Count the lines in the items below that contain the string "planeOp", matching case exactly. Reply with the number alone.

== Dataset rows

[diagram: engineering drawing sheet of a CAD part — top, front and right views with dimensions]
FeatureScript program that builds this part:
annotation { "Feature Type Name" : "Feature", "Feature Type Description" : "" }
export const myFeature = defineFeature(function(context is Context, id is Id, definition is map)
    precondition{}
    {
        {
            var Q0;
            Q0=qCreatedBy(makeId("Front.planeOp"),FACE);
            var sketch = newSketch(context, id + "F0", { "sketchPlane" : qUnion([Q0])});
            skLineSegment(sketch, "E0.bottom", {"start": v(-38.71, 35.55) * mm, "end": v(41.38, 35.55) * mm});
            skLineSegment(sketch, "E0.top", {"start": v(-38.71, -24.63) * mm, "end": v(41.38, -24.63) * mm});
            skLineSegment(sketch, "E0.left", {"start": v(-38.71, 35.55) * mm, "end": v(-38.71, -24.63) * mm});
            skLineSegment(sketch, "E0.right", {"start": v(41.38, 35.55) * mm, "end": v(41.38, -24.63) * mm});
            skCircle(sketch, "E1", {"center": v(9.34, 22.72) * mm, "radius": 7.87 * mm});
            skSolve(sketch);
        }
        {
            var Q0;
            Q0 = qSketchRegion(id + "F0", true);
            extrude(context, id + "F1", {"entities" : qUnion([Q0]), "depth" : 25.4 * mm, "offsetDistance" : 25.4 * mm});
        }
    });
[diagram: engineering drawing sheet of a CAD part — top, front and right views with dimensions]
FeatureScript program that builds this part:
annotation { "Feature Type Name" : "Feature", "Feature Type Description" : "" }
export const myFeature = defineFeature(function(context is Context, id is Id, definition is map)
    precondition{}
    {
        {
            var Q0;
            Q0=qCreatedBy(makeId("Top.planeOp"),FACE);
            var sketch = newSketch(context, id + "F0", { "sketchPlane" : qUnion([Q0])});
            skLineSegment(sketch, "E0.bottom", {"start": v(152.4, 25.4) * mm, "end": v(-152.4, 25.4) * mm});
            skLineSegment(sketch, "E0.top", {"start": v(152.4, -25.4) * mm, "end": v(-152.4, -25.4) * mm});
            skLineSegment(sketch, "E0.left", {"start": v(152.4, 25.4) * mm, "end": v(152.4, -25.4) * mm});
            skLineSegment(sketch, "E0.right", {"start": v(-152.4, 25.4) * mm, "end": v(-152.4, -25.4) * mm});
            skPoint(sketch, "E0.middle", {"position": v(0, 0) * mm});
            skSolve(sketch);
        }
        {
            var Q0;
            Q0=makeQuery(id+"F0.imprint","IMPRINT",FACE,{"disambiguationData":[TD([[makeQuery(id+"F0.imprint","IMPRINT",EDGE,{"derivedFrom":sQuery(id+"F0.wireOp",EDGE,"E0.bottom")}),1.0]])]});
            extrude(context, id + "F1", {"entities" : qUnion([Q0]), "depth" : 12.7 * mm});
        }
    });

====

| Result of the exercise |
2